Sunday stroll to Kidlington along the Oxford Canal

We met Barry the volunteer lock master at the Wolvercote Lock on our walk Sunday from Oxford to Kidlington, an eight-mile ramble along the tow path. Our guide on this trek is “British Footpath Guide” by Richard Hayward of Bellingham, WA, and much of the information here is taken from that book.

Barry operates the lock for a narrow boat on the Oxford Canal.
Barry operates the lock for a narrow boat on the Oxford Canal.

The Oxford Canal was part of a vast system built between 1760 and 1820 to transport coal and other goods. Today the boats plying the canals are “narrow boats,” mostly carrying vacationers and folks partying. We were surprised at how quietly the diesel engines propel these long boats. But then they are going very slowly, probably not much faster than the original boats pulled by a single horse along the tow path — about two miles an hour.

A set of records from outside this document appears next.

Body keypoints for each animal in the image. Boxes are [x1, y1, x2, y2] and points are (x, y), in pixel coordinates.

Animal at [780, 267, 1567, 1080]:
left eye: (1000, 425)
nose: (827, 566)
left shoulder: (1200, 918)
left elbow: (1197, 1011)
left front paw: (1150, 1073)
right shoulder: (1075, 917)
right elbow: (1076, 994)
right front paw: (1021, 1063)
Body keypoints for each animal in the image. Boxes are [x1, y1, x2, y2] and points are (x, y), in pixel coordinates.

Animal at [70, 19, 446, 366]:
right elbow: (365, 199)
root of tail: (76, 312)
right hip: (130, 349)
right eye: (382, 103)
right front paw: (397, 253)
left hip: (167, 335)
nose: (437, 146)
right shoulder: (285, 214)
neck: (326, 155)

Barry said the “seedy” part of the canal came from graffiti, which we had noticed, and the squatters who moored along the canal but “don’t pay a penny.” He said there was “no danger or anything as far as I’m aware but not pleasant.”

Narrow boats ply the Oxford Canal.
Narrow boats ply the Oxford Canal.

The boats moored along the canal did range from the well kept to the derelict. We saw lots of moss and mold on some and a shiny surface on others.

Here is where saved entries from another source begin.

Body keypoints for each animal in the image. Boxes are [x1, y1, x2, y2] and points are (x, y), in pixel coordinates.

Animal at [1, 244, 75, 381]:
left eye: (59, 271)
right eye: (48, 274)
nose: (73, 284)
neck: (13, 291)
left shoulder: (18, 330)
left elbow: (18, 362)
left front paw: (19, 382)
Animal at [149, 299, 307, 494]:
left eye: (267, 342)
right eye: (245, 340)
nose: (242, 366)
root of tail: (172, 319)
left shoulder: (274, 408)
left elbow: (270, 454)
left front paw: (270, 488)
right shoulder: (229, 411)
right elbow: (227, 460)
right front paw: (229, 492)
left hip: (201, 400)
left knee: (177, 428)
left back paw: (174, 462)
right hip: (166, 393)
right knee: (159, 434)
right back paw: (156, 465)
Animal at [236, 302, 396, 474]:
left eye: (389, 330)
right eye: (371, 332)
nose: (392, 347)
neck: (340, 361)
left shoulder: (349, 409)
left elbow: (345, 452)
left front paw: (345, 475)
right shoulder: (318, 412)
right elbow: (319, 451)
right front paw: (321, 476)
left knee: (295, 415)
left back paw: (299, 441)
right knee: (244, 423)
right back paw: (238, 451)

We stopped and watched several boats make their way through locks, many of them operated by the boaters themselves when there was no Barry around to help.

Wood pigeon
Wood pigeon

We saw more of what we have come to call “giant pigeons.” Earlier we had also referred to these as mourning doves, but have since identified them via the National Geographic web site as likely wood pigeons, Britain’s most common variety. We hear them each morning outside our apartment and spy them in trees and on steeples all over the place.

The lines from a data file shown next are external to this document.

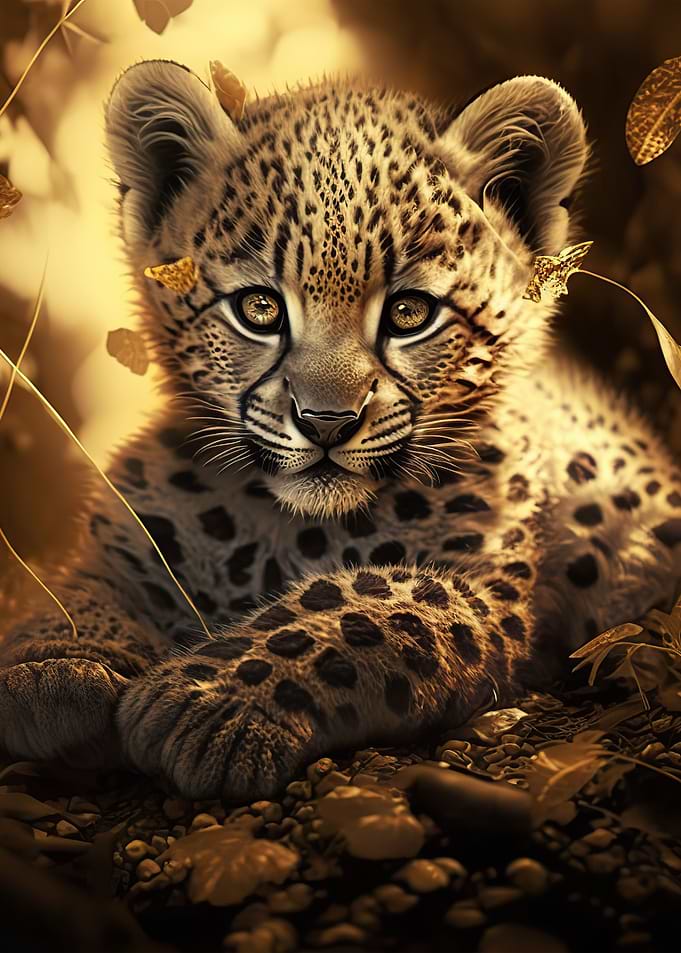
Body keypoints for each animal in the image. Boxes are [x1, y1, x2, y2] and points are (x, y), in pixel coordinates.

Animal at [1, 60, 680, 801]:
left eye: (410, 312)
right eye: (259, 308)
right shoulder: (127, 539)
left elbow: (365, 600)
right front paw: (54, 665)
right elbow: (85, 583)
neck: (287, 529)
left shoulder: (481, 586)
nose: (326, 420)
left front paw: (208, 699)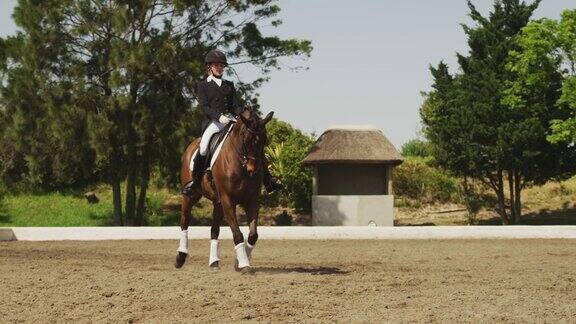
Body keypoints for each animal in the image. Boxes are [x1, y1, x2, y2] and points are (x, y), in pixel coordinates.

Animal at [174, 109, 274, 274]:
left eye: (264, 140)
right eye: (246, 139)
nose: (253, 171)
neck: (240, 164)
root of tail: (192, 145)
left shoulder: (252, 200)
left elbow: (253, 235)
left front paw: (239, 262)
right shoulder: (228, 200)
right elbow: (238, 234)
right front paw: (244, 265)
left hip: (218, 202)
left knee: (214, 230)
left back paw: (214, 261)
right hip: (191, 196)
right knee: (185, 221)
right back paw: (180, 257)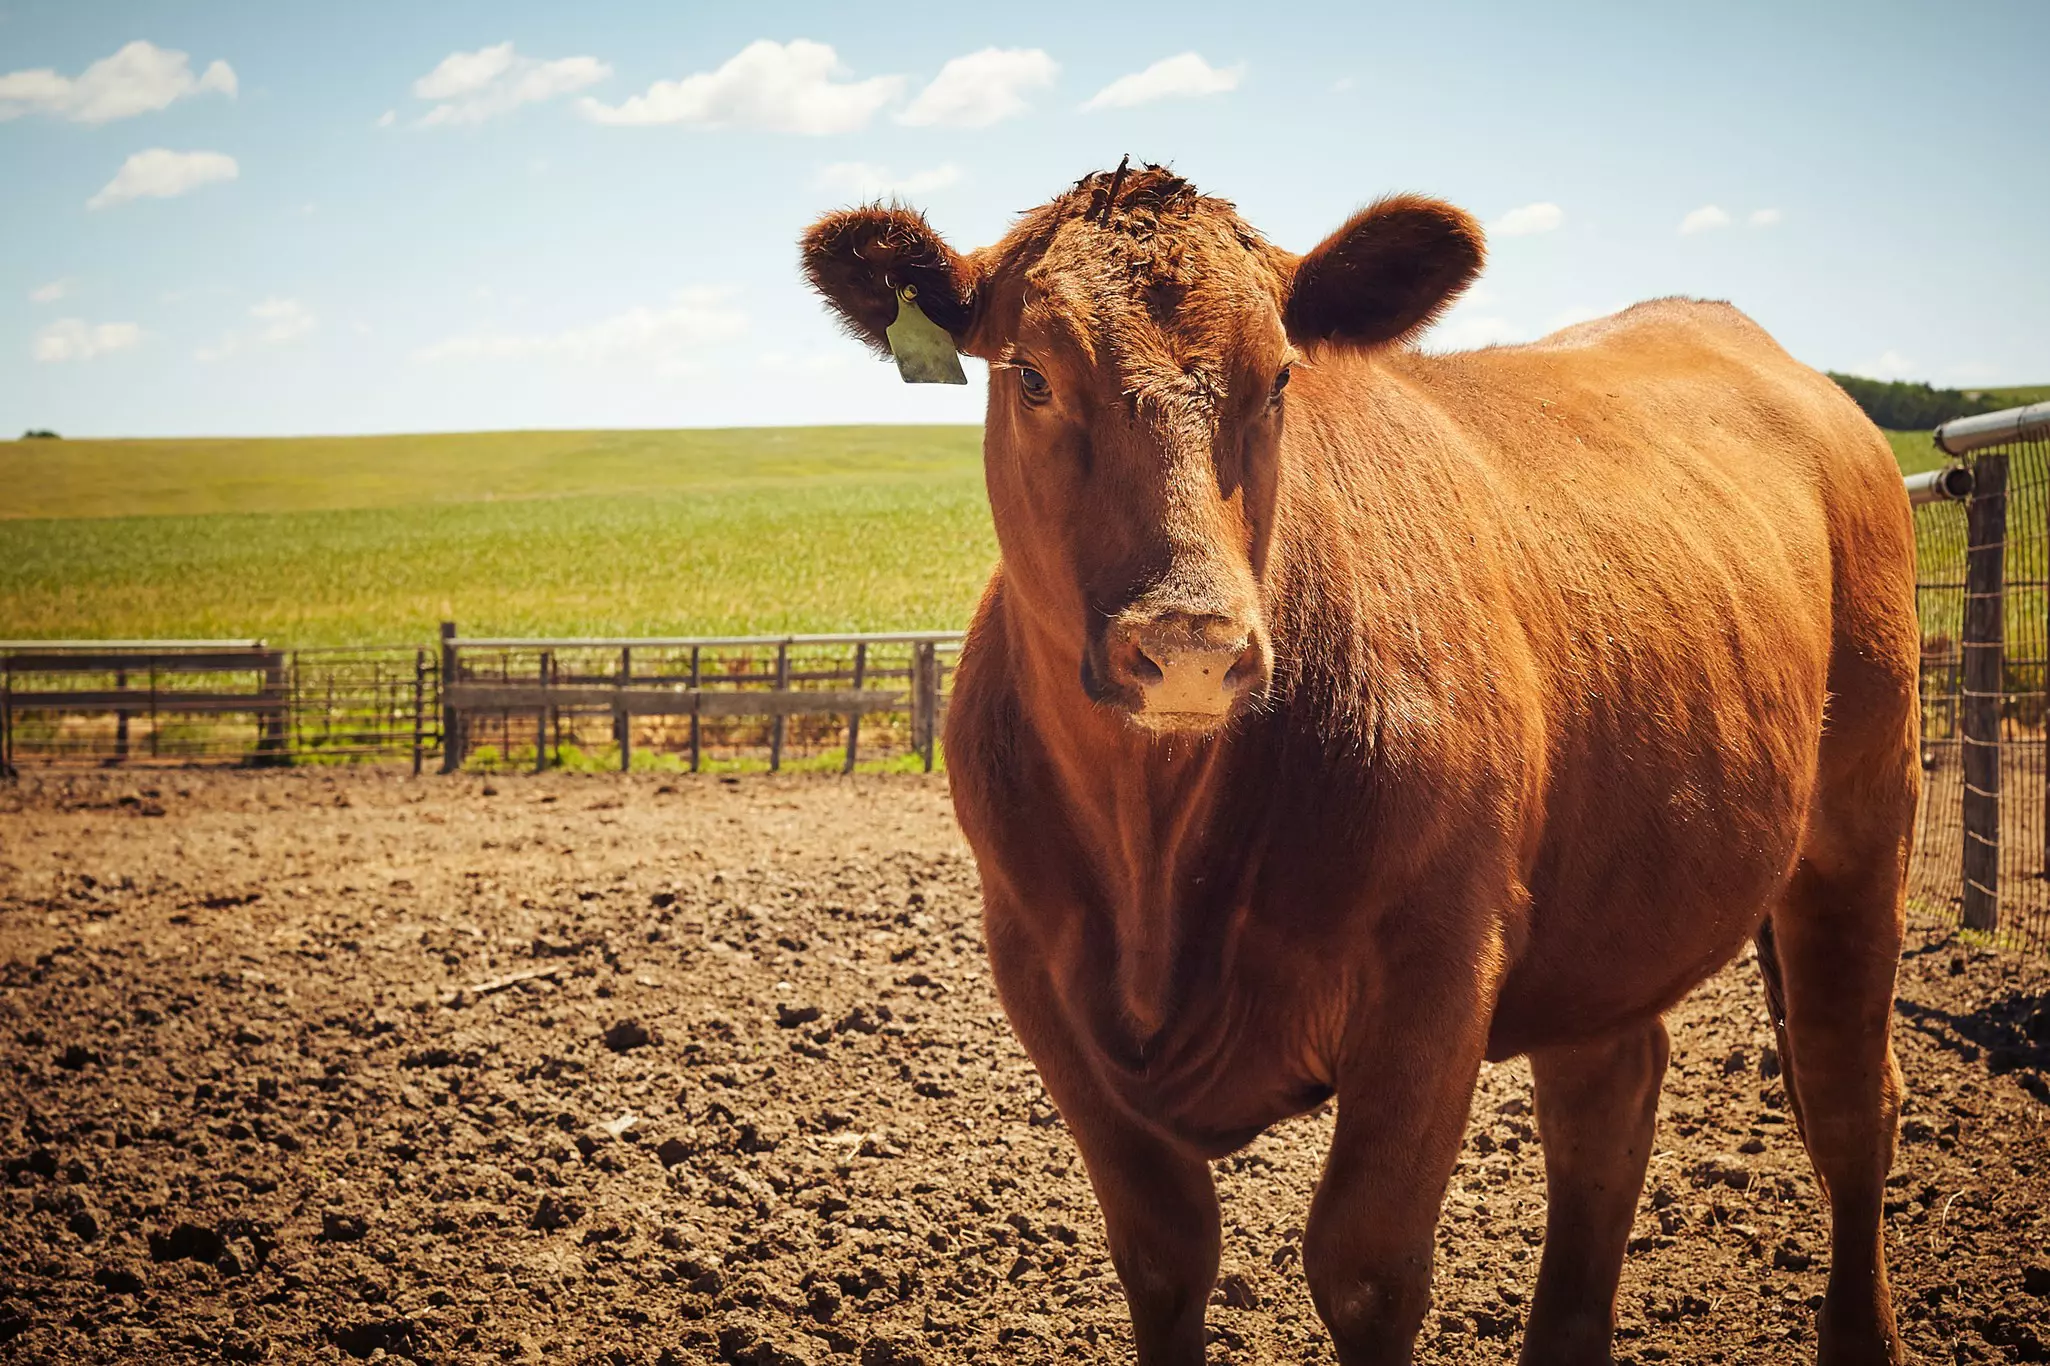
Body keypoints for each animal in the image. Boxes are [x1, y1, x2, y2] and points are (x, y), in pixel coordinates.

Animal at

Many of the houses along the canal had beautiful, well-kept gardens trailing down to the water. There, patios, benches and small sheds or boathouses offer places to entertain or to sit quietly and enjoy the canal.

A house along a wide place in the canal.
A house along a wide place in the canal.

The tow path is shared by walkers, bikers and runners and was quite busy on our sunny and warm Sunday afternoon.

At Kidlington, we ate at the Black Horse pub where we shared lively conversation on politics and culture with two British coach (bus) drivers. Jason seemed incredulous about Donald Trump as a presidential candidate (who isn’t?). Mark had lots of advice on wealth versus happiness, the virtues of marriage and the pleasures of a Sunday afternoon with Guinness (which is becoming Kathy’s favorite drink).